The mark of Wymond, Lee said as if it was the most obvious thing in the world. A few things began to click in Regulus' mind.
The shield ran in the family, on Alex's father's side.
Lee knew who Alex was, who her father was, when he arrived at Hogwarts.
The Wymonds were associated with the legend of the Conservato, the silly superstition about the Darkhiders…
But before his mind could make the final leap, the flames flickered out inside the globe and ashes fell on the tea table. They all let out a long breath that they'd been holding, feeling the pungent smell of burnt metal attack their olfactory senses.
"Is that it?" Sirius asked quietly.
"That's it," Alex confirmed.
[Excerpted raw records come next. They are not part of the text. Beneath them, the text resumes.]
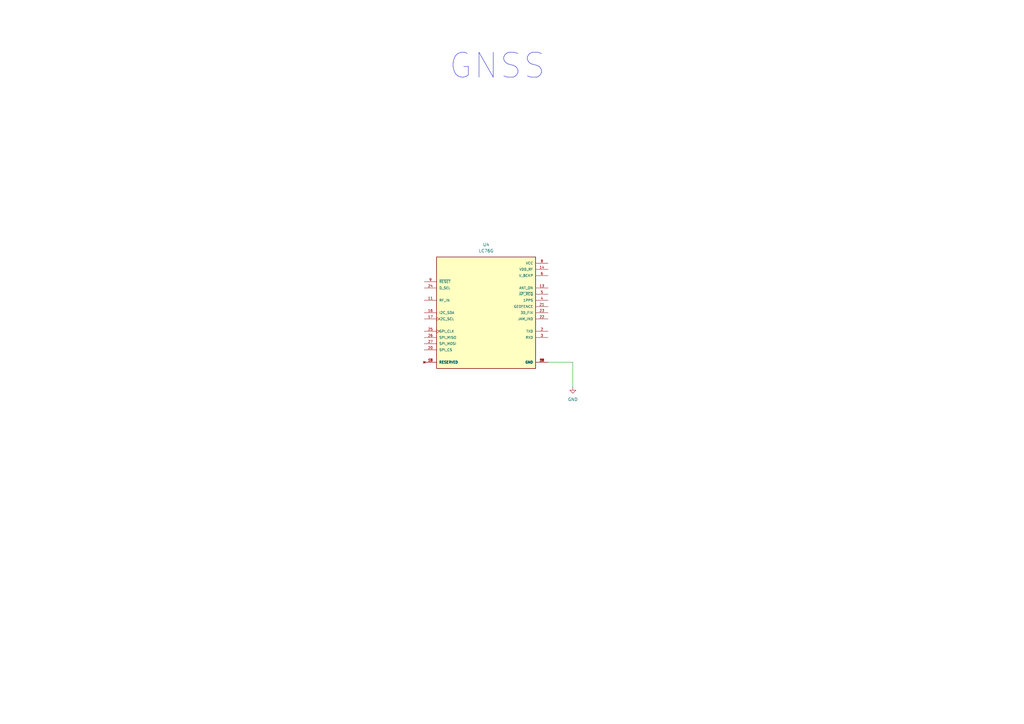
<source format=kicad_sch>
(kicad_sch
	(version 20250114)
	(generator "eeschema")
	(generator_version "9.0")
	(uuid "c4b3e01d-2ff5-4a94-8c4d-f391ec6cc48b")
	(paper "A3")
	
	(text "GNSS"
		(exclude_from_sim no)
		(at 203.962 27.178 0)
		(effects
			(font
				(face "KiCad Font")
				(size 10.16 10.16)
			)
		)
		(uuid "cfe45155-43a7-42ed-8fef-b273b908163e")
	)
	(wire
		(pts
			(xy 224.79 148.59) (xy 234.95 148.59)
		)
		(stroke
			(width 0)
			(type default)
		)
		(uuid "20b83dff-c3d5-402a-a8f4-67ebac768215")
	)
	(wire
		(pts
			(xy 234.95 148.59) (xy 234.95 158.75)
		)
		(stroke
			(width 0)
			(type default)
		)
		(uuid "6c6b6de0-da29-4980-b872-a7a90c1d0aae")
	)
	(symbol
		(lib_id "LC76G:LC76G")
		(at 199.39 128.27 0)
		(unit 1)
		(exclude_from_sim no)
		(in_bom yes)
		(on_board yes)
		(dnp no)
		(fields_autoplaced yes)
		(uuid "a8945fff-0417-4a13-b600-1875cabebd80")
		(property "Reference" "U4"
			(at 199.39 100.33 0)
			(effects
				(font
					(size 1.27 1.27)
				)
			)
		)
		(property "Value" "LC76G"
			(at 199.39 102.87 0)
			(effects
				(font
					(size 1.27 1.27)
				)
			)
		)
		(property "Footprint" "LC76G:XCVR_LC76G"
			(at 199.39 128.27 0)
			(effects
				(font
					(size 1.27 1.27)
				)
				(justify bottom)
				(hide yes)
			)
		)
		(property "Datasheet" ""
			(at 199.39 128.27 0)
			(effects
				(font
					(size 1.27 1.27)
				)
				(hide yes)
			)
		)
		(property "Description" ""
			(at 199.39 128.27 0)
			(effects
				(font
					(size 1.27 1.27)
				)
				(hide yes)
			)
		)
		(property "MF" "Quectel"
			(at 199.39 128.27 0)
			(effects
				(font
					(size 1.27 1.27)
				)
				(justify bottom)
				(hide yes)
			)
		)
		(property "MAXIMUM_PACKAGE_HEIGHT" "2.70mm"
			(at 199.39 128.27 0)
			(effects
				(font
					(size 1.27 1.27)
				)
				(justify bottom)
				(hide yes)
			)
		)
		(property "Package" "Package"
			(at 199.39 128.27 0)
			(effects
				(font
					(size 1.27 1.27)
				)
				(justify bottom)
				(hide yes)
			)
		)
		(property "Price" "None"
			(at 199.39 128.27 0)
			(effects
				(font
					(size 1.27 1.27)
				)
				(justify bottom)
				(hide yes)
			)
		)
		(property "Check_prices" "https://www.snapeda.com/parts/LC76G/Quectel/view-part/?ref=eda"
			(at 199.39 128.27 0)
			(effects
				(font
					(size 1.27 1.27)
				)
				(justify bottom)
				(hide yes)
			)
		)
		(property "STANDARD" "Manufacturer Recommendations"
			(at 199.39 128.27 0)
			(effects
				(font
					(size 1.27 1.27)
				)
				(justify bottom)
				(hide yes)
			)
		)
		(property "PARTREV" "1.0"
			(at 199.39 128.27 0)
			(effects
				(font
					(size 1.27 1.27)
				)
				(justify bottom)
				(hide yes)
			)
		)
		(property "SnapEDA_Link" "https://www.snapeda.com/parts/LC76G/Quectel/view-part/?ref=snap"
			(at 199.39 128.27 0)
			(effects
				(font
					(size 1.27 1.27)
				)
				(justify bottom)
				(hide yes)
			)
		)
		(property "MP" "LC76G"
			(at 199.39 128.27 0)
			(effects
				(font
					(size 1.27 1.27)
				)
				(justify bottom)
				(hide yes)
			)
		)
		(property "Description_1" "\nGNSS module; 10.1mm 9.7mm 2.4mm; 0.3g; GPS, GLONASS (or BeiDou) and QZSS; Operating temperature of -40C to +85C.\n"
			(at 199.39 128.27 0)
			(effects
				(font
					(size 1.27 1.27)
				)
				(justify bottom)
				(hide yes)
			)
		)
		(property "MANUFACTURER" "Quectel"
			(at 199.39 128.27 0)
			(effects
				(font
					(size 1.27 1.27)
				)
				(justify bottom)
				(hide yes)
			)
		)
		(property "Availability" "Not in stock"
			(at 199.39 128.27 0)
			(effects
				(font
					(size 1.27 1.27)
				)
				(justify bottom)
				(hide yes)
			)
		)
		(property "SNAPEDA_PN" "LC76G"
			(at 199.39 128.27 0)
			(effects
				(font
					(size 1.27 1.27)
				)
				(justify bottom)
				(hide yes)
			)
		)
		(pin "2"
			(uuid "35590321-1bfb-4f64-9833-47d7369051e1")
		)
		(pin "24"
			(uuid "814f7c1e-9024-42f0-b778-23f142cd643f")
		)
		(pin "4"
			(uuid "aaf47f0d-7eca-4bb3-bf59-c5f64ba1e676")
		)
		(pin "13"
			(uuid "235b1bcf-e554-4818-bb48-1e95c89418fc")
		)
		(pin "28"
			(uuid "8d8c1838-af65-41d2-aa49-4ad1bc32ca4a")
		)
		(pin "6"
			(uuid "a3ad4080-51c8-4f0c-9540-f222f8e6df51")
		)
		(pin "9"
			(uuid "37872108-e14b-4399-9e87-8c3ea331bae0")
		)
		(pin "15"
			(uuid "d5a18d08-7dbf-4237-9afc-e030a481feca")
		)
		(pin "16"
			(uuid "f080f954-6732-493a-8ee5-d3958244ec47")
		)
		(pin "19"
			(uuid "9ddc557b-68e6-4065-9fb5-f4c4dacd9286")
		)
		(pin "12"
			(uuid "18fc8894-b33a-4630-b5ac-77515dd5944f")
		)
		(pin "1"
			(uuid "2655f6be-c91e-4e95-9dfc-be92a1c55896")
		)
		(pin "26"
			(uuid "7851bd5b-92f8-4e89-942d-f7b7386357af")
		)
		(pin "5"
			(uuid "84699e24-1a93-4a90-906e-1e28e52a5a85")
		)
		(pin "10"
			(uuid "036b4813-9857-43f8-a4e0-4289840e1875")
		)
		(pin "21"
			(uuid "c2f5539f-e89f-4fe5-9f58-1ce8cd1164f3")
		)
		(pin "20"
			(uuid "2ae28019-4fed-428d-85aa-5cc5a31e08bc")
		)
		(pin "17"
			(uuid "df90c334-6999-4faa-928d-c7a63a5f5828")
		)
		(pin "7"
			(uuid "2b2989e2-7a17-4dfc-9079-7212007e1642")
		)
		(pin "22"
			(uuid "d6836d39-c981-4e2f-b197-3252b5f31ed5")
		)
		(pin "27"
			(uuid "a9f1bbf1-6e4f-4d4f-8a3d-70150cf1febe")
		)
		(pin "14"
			(uuid "6f6a81e8-dc4f-46fc-a089-7dceeb06b0cf")
		)
		(pin "18"
			(uuid "841f6f00-ac4d-4b77-900e-6e91b90bf7f5")
		)
		(pin "3"
			(uuid "b8dbb2c7-5dc6-418c-9428-e8cf97bdd97a")
		)
		(pin "8"
			(uuid "006d5a16-50de-4347-9228-b6f9ea8db729")
		)
		(pin "25"
			(uuid "5115c814-1fbe-43ac-815b-3bbd3fef5889")
		)
		(pin "11"
			(uuid "fec340b1-008e-4166-97e9-e9b812605bc8")
		)
		(pin "23"
			(uuid "1d15ff7d-3301-4132-8dc1-f3a25b41c093")
		)
		(instances
			(project ""
				(path "/e9b29a7c-bbe5-4ab4-acee-985586e1266a/e37a2e8f-5c01-4343-930e-9e20e12f83a8"
					(reference "U4")
					(unit 1)
				)
			)
		)
	)
	(symbol
		(lib_id "power:GND")
		(at 234.95 158.75 0)
		(unit 1)
		(exclude_from_sim no)
		(in_bom yes)
		(on_board yes)
		(dnp no)
		(fields_autoplaced yes)
		(uuid "d7559d89-3c1b-467a-b862-c5d191e0cea3")
		(property "Reference" "#PWR016"
			(at 234.95 165.1 0)
			(effects
				(font
					(size 1.27 1.27)
				)
				(hide yes)
			)
		)
		(property "Value" "GND"
			(at 234.95 163.83 0)
			(effects
				(font
					(size 1.27 1.27)
				)
			)
		)
		(property "Footprint" ""
			(at 234.95 158.75 0)
			(effects
				(font
					(size 1.27 1.27)
				)
				(hide yes)
			)
		)
		(property "Datasheet" ""
			(at 234.95 158.75 0)
			(effects
				(font
					(size 1.27 1.27)
				)
				(hide yes)
			)
		)
		(property "Description" "Power symbol creates a global label with name \"GND\" , ground"
			(at 234.95 158.75 0)
			(effects
				(font
					(size 1.27 1.27)
				)
				(hide yes)
			)
		)
		(pin "1"
			(uuid "716a351f-acf6-4abf-8848-9a32d0796dad")
		)
		(instances
			(project ""
				(path "/e9b29a7c-bbe5-4ab4-acee-985586e1266a/e37a2e8f-5c01-4343-930e-9e20e12f83a8"
					(reference "#PWR016")
					(unit 1)
				)
			)
		)
	)
)

</source>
And that was that.
After the destruction of the locket, none of them seemed to be able to find the motivation to continue the discussion on their future strategy and Sirius decided that they'd overstayed their welcome in Alex's house despite her invitation to them to stay for dinner (presumably, he'd noticed Regulus squirming in his seat). Instead they ended up at a kebab joint near his flat in London, hunched over the greasy surface of a long table. Regulus watched Sirius wolf down the sandwich, not having much appetite on his part.
"Who's Peverell? And what's the ring got to do with it?" Sirius finally asked, wiping his mouth with the back of his hand. Regulus sighed.
"The three brothers in the legend—they're thought to be part from the Peverell family. You remember the legend?"
"Vaguely."
"The second brother asked Death for a gift—a stone that'll resurrect a dead person."
"And Alex doesn't want to destroy the ring because—oh," Sirius paused, looking forlorn. Regulus swallowed the bitter taste in his mouth.
"She lost her mother," Regulus said quietly, adding in his head, because of me. If I had been better, she wouldn't have lost so much…
"And many others. We all did," Sirius said quietly, looking less hungry that he'd seemed before. Regulus sighed.
"Why wouldn't Henryk let her use the ring, if she's right about it?" Sirius asked. Regulus shrugged.
"Who knows," he said. "But the legend says that the second brother was driven to madness—the stone can't actually resurrect the dead, you know. It was a pale imitation of life, and—it's not good for the living."
Sirius seemed to consider this.
"Y'know, he's been good for her," he said randomly.
"What?"
"Henryk. There was a time—I dunno much about it, to be honest—when Alex was a bit obsessed about defeating Voldemort. Almost—possessed by the idea, really. Even Mad-Eye Moody was scared of her. And Henryk sort of… brought her back into reality again. Helped her remember that there's life outside the war, y'know? That she had to live for peace, not for—death and destruction."
Regulus stared at his glass of water but didn't respond.
"I'm just saying," Sirius said, trying to lighten his tone. "Today at their house, it sort of seemed like… she was pulled into that way of thinking again, and Henryk wasn't really pleased about it."
"You contacted her, Sirius."
"Because I was worried that you were getting to obsessed with this thing!" Sirius yelled defensively. "Okay, maybe I wasn't thinking too much about her, and that's my fault, but—" Sirius sighed. "I don't think some people ever get over this, Reg. And we're supposed to be the good people, you know? We should get to live our lives."
You should. Not me.
"You will, Sirius," Regulus said, thinking about Alex and the desperate, heartbroken look in her eyes. "You will."